HOW TO COMPLETE THIS TASK: What lines below hold the string "number"? Copy them all.

INPUT FOR THIS TASK:
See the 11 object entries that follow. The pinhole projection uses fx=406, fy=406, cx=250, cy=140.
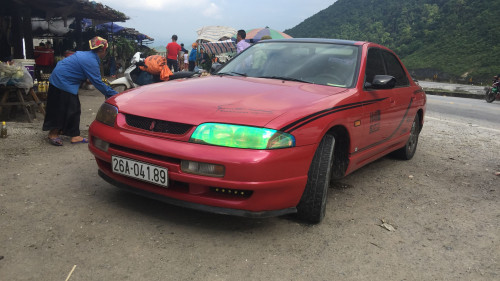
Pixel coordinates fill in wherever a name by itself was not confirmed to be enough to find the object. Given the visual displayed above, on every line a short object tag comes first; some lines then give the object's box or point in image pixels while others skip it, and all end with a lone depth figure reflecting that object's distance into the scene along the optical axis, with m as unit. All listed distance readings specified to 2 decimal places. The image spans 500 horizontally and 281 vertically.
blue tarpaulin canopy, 18.87
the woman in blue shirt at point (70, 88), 4.86
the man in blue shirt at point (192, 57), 15.93
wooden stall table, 6.45
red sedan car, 2.48
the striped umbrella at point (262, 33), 14.37
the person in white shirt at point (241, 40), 8.71
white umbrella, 24.39
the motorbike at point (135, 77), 6.77
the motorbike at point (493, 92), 15.44
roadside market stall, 6.59
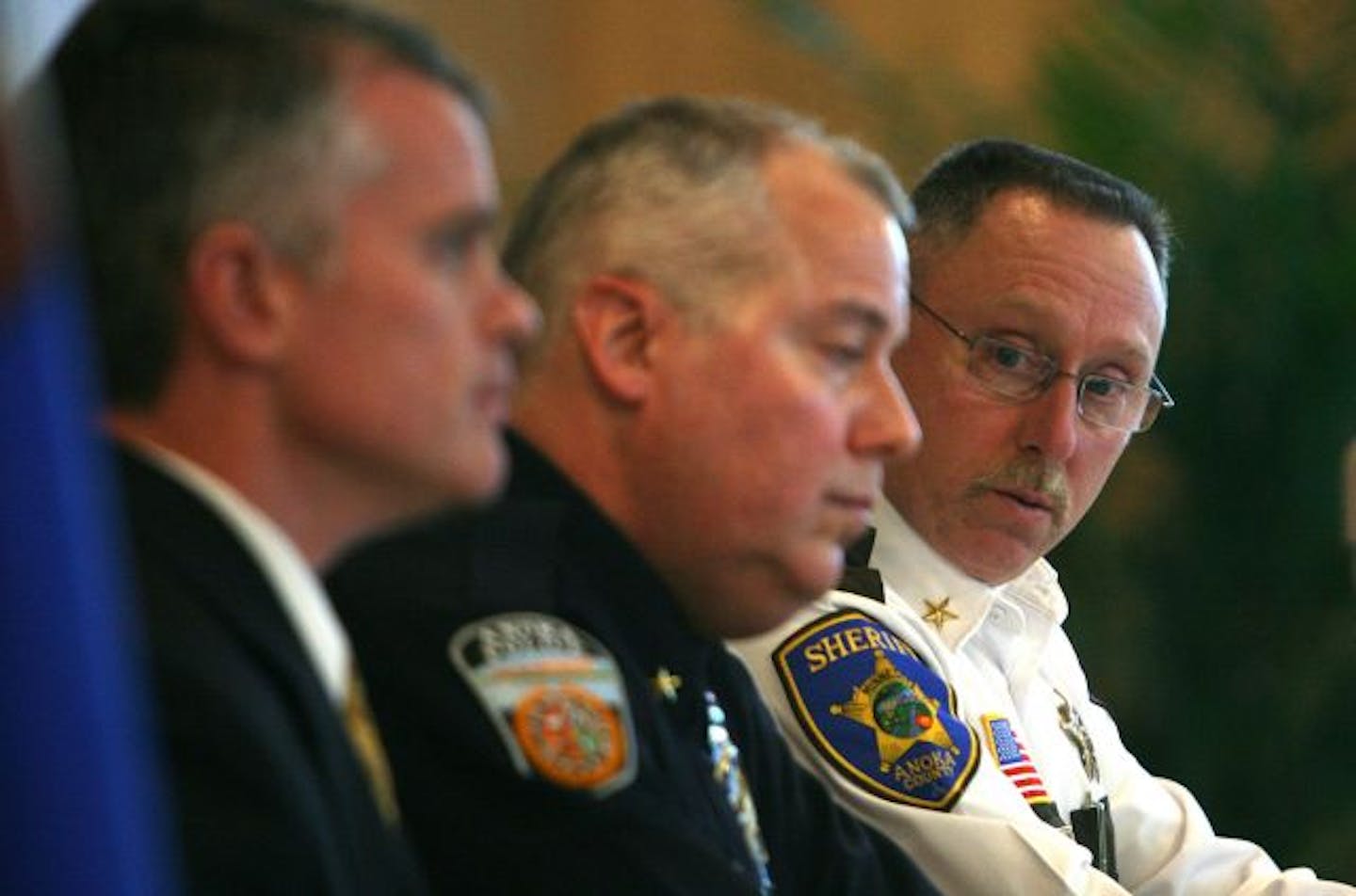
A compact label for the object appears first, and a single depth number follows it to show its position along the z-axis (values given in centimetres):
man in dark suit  611
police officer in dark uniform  633
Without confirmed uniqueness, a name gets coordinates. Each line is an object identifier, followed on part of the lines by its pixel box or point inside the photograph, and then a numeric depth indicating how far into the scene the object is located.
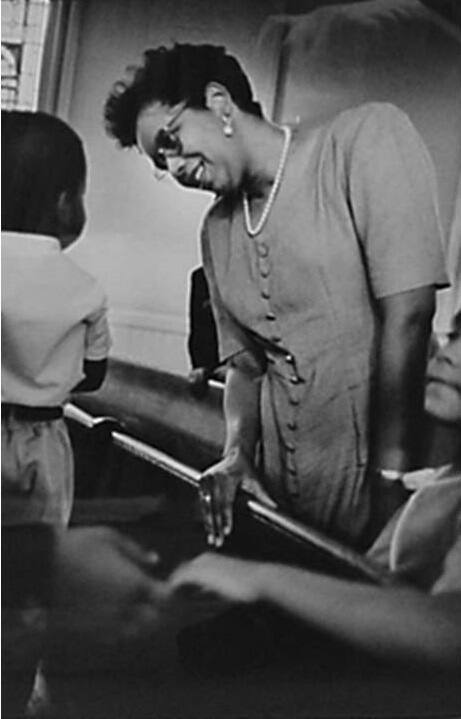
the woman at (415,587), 2.33
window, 2.15
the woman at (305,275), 2.26
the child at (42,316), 2.16
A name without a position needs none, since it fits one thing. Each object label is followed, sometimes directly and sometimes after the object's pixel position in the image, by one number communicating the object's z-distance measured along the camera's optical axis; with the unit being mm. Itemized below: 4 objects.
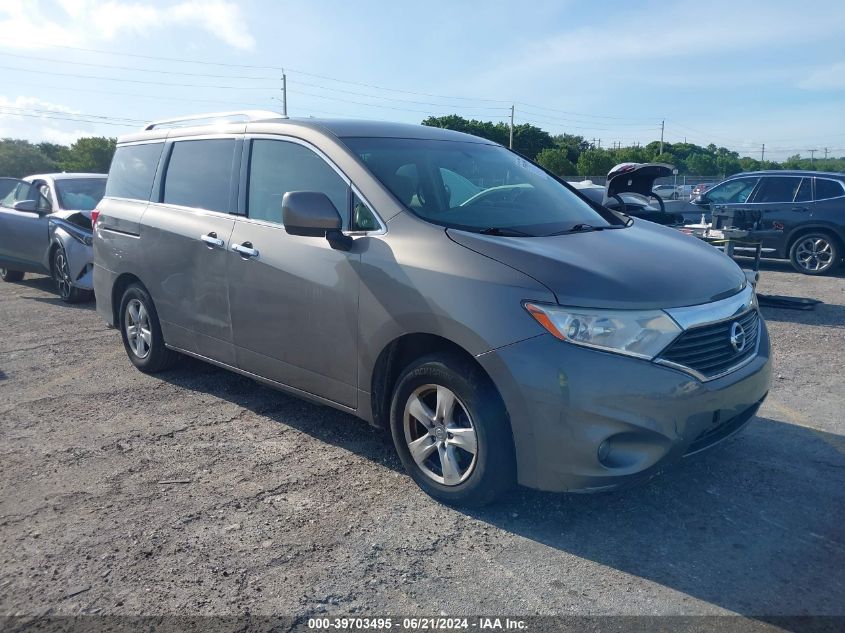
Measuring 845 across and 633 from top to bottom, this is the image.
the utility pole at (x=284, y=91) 60938
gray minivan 3113
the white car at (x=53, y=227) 9070
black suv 11242
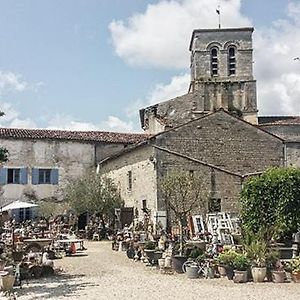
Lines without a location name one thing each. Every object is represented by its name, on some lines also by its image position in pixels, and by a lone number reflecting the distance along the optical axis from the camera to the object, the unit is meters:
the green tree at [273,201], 12.27
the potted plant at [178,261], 10.44
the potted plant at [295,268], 9.10
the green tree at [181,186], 12.62
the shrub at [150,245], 12.34
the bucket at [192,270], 9.67
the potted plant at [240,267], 9.10
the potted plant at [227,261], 9.47
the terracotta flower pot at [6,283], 8.10
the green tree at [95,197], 20.72
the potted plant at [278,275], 9.09
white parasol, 16.70
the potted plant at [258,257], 9.14
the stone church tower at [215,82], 26.01
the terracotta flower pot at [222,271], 9.78
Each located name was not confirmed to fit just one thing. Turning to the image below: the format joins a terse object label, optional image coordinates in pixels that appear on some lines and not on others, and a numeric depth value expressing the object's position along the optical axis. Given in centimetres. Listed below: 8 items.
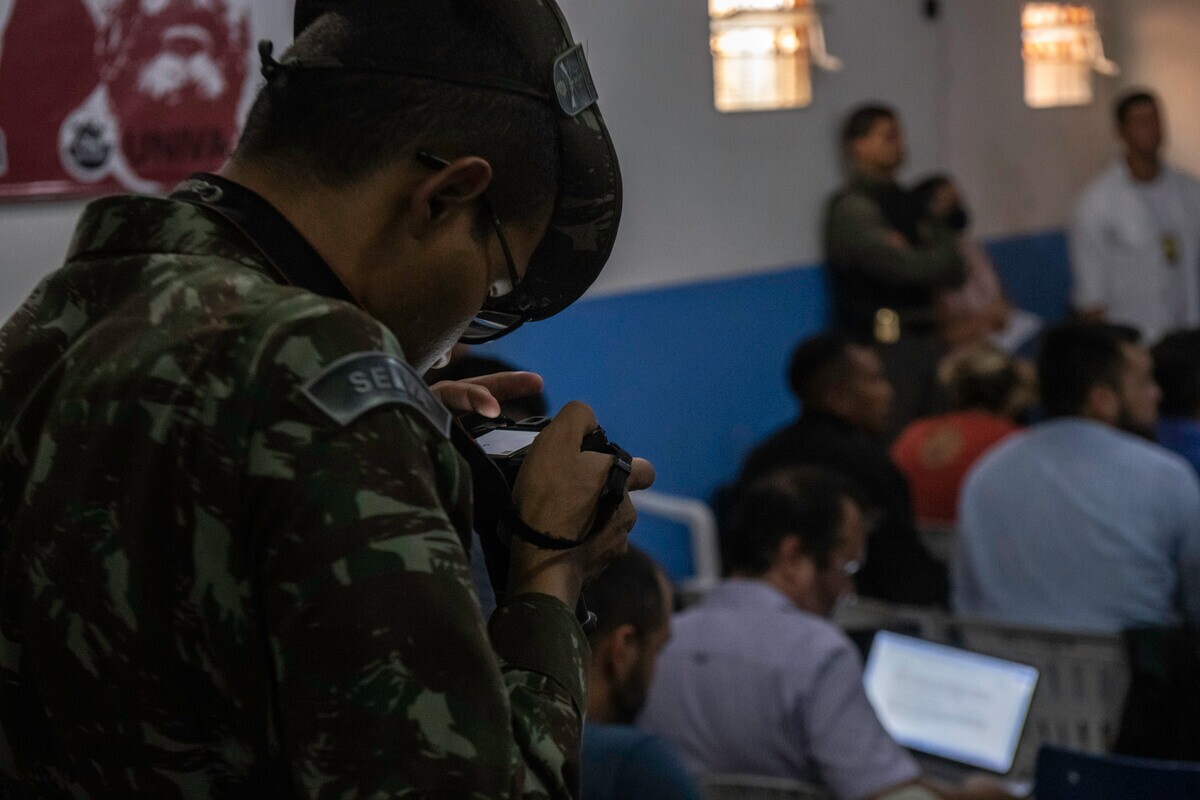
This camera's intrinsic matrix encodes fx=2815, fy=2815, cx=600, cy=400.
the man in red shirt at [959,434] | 816
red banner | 582
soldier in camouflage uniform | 137
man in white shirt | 1348
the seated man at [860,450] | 742
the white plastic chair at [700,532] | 779
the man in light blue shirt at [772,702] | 496
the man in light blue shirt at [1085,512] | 636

TASK ANSWER:
A compact label for the object appears first, and a single depth number follows it to show its position along the z-axis (values given in centimetres):
A name without a position needs none, since it fits one thing. Each object label is followed, sometimes directly and sometimes after the object's pixel position in the image, by one number communicating the object's z-distance measured along the camera's optical axis; with the unit being mm. Itemized below: 4 objects.
Lines without a location name one thing each. Every object is represented by its name, on some lines also by its image position in pixels, and by a lone number reflecting the distance along the optical axis from the camera to the object, the unit is meters:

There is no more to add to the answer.